The Well-Tempered Ear

Classical music: After 20 years, the Wisconsin Baroque Ensemble still delivers performances to relish of Baroque vocal and instrumental music | November 28, 2017

By Jacob Stockinger

Here is a special posting, a review written by frequent guest critic and writer for this blog, John W. Barker. Barker (below) is an emeritus professor of Medieval history at the University of Wisconsin-Madison. He also is a well-known classical music critic who writes for Isthmus and the American Record Guide, and who hosts an early music show once a month on Sunday morning on WORT-FM 89.9 FM. For years, he served on the Board of Advisors for the Madison Early Music Festival and frequently gives pre-concert lectures in Madison. He also took the performance photographs.

By John W. Barker

On Nov. 26, 1997, the Wisconsin Baroque Ensemble gave its first public performance.

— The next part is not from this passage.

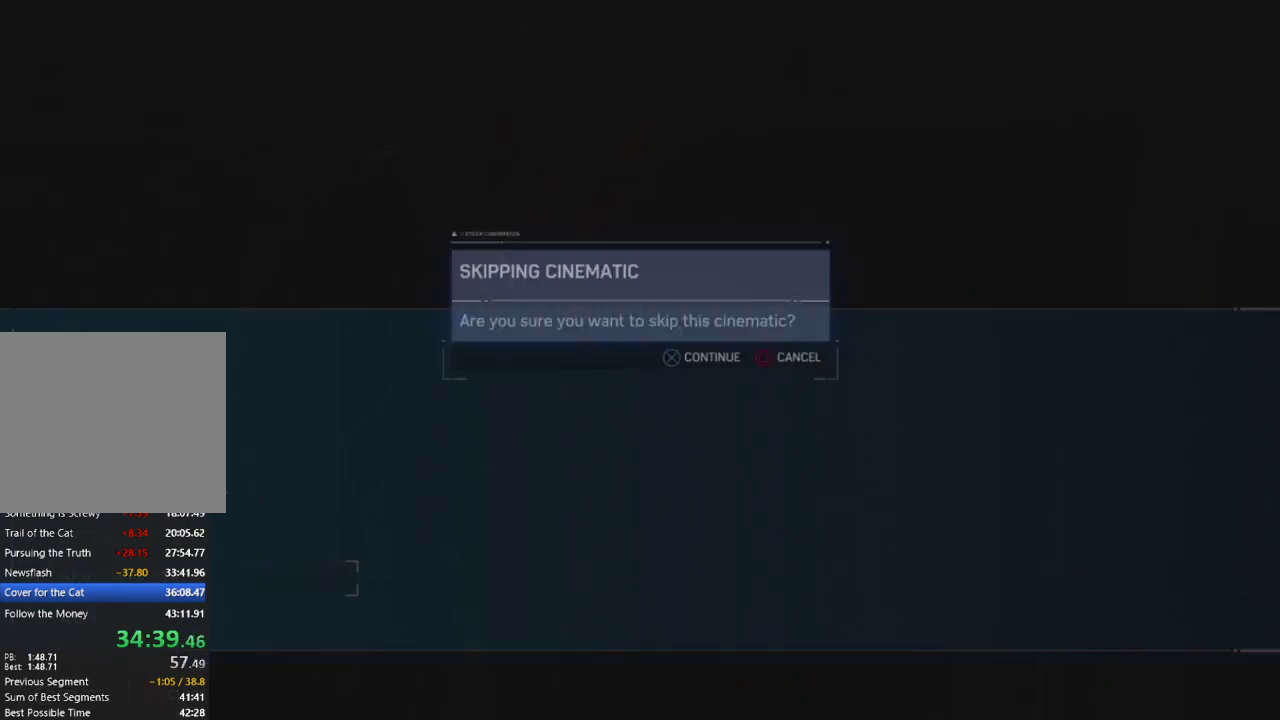
{"buttons": [], "left_stick": "center", "right_stick": "center", "events": [[83, "CROSS", "up"], [183, "CROSS", "down"], [233, "CROSS", "up"], [300, "CROSS", "down"], [383, "CROSS", "up"]]}
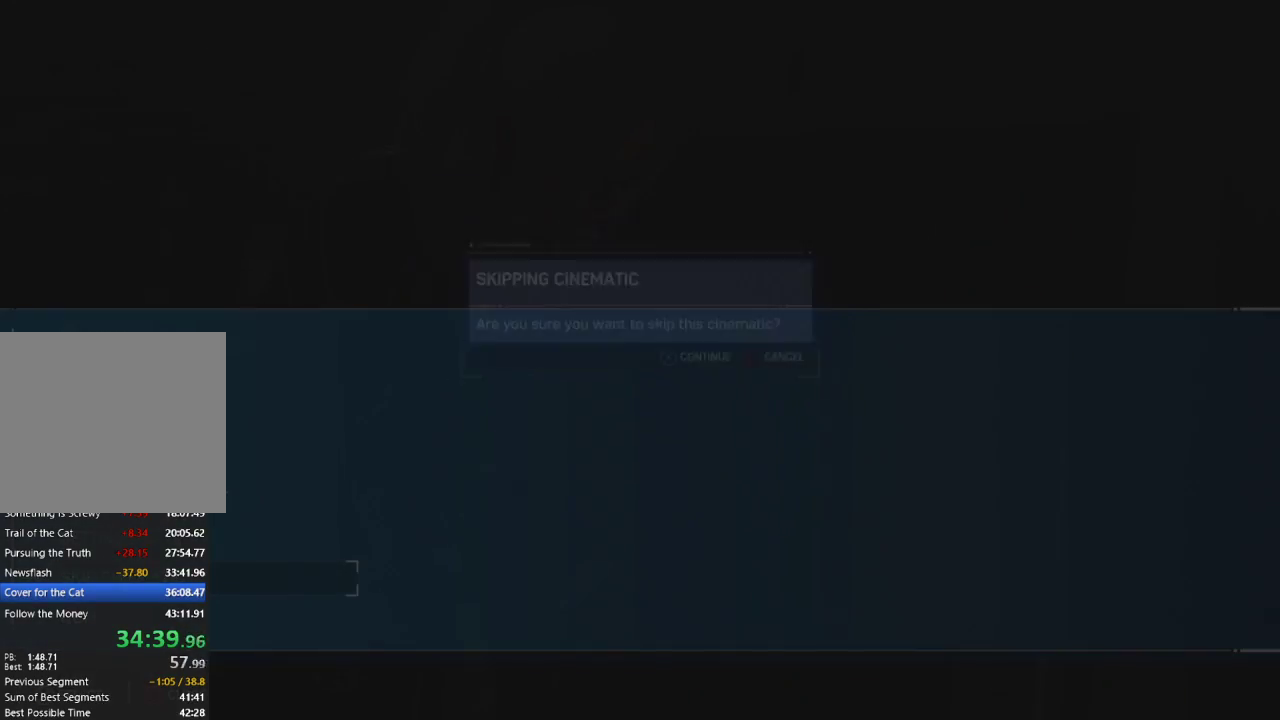
{"buttons": [], "left_stick": "up", "right_stick": "down-right", "events": [[233, "left_stick", "up"], [317, "right_stick", "down-right"]]}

On Sunday afternoon, exactly 20 years later to the very date, the group (below) presented a concert at St. Andrew’s Episcopal Church in honor of this distinguished anniversary.

This ensemble is the longest-lasting, still-continuing group in Madison devoted to early music. Despite the arrival three years later of the Madison Early Music Festival, the WBE gave the very first start to building an audience here for this literature. (You can hear a typical concert in the lengthy YouTube video at the bottom.)

Working under Sunday afternoon time pressures, the group offered a particularly rich and diversified program, employing a total of seven performers: one singer, mezzo-soprano Consuelo Sañudo, with instrumentalists Brett Lipschutz (traverso flute), Monica Steger (recorder, traverse flute, harpsichord), Sigrun Paust (recorder), Eric Miller (viola da gamba), Max Yount (harpsichord), and founder Anton TenWolde (cello).

There were nine items on the program.

Sañudo (below) had in some ways the amplest solo role, singing five pieces: a cantata aria by Luigi Rossi; a long cantata by Michel Pignolet de Monteclair; a late villancico by Francisco de Santiago; and two particularly lovely songs by Jacopo Peri.

All these she sang with her usual devotion to textual as well as musical subtleties—making it a little sad that the provision of printed texts could not have been managed.

One solo sonata by Benedetto Marcello was for recorder and continuo, while one double sonata (below), a particularly delightful one by Georg Philipp Telemann for two recorders, and another one by the obscure Jacob Friedrich Kleinknecht rounded out these ingredients.

Along with continuo assignments, Eric Miller (below) played an extensive viol da gamba suite by Marin Marais.

Active in his own varying assignments, Lipschutz (below) bubbled with skill and charm in a set of variations for flute on a Scots folk melody, taken from a published collection credited to a mysterious Alexander Munro.

The program pattern was generally familiar, with each of the performers having a say in the choice of selections, notably their particular solos. In this sense, the group acts as a collective, as TenWolde likes to say, rather than an operation exclusively shaped by him.

As it has been defined and employed over two decades now, this organizational format has given so much for both performers and audiences to relish.

But, to be sure, there is more to come. So we will check back in another 20 years.


2 Comments »

  1. I second Ronnie’s comment. In the 1970’s and 80’s, well before WBE was founded there were quite a few active early music players. Tom Boehm, Lex and Kathy Silbiger, Jess Anderson, Irmgard Bittar, just to name a few.

    Like

    Comment by Anton TenWolde — November 28, 2017 @ 4:25 pm

  2. Yes, indeed, it was a wonderful concert, with unfamiliar literature. Here’s to 20 years +.

    I beg to add to John Barker’s history of early music-playing in Madison. He writes, “This ensemble is the longest-lasting, still-continuing group in Madison devoted to early music.” He’s correct, but I remember back in the 1970’s, when I was taking recorder lessons from the great Bernice Kliebard, and met several other recorder, krummhorn and viol players at the Unitarian Church weekly to practice, Irmgard Bittar organized a group of performers.

    Yes, we were amateurs, but we loved what we did and gave a few concerts to boot. A few years ago, I came upon a performance of the new and old Madison faithful in, of all places, the Capitol rotunda.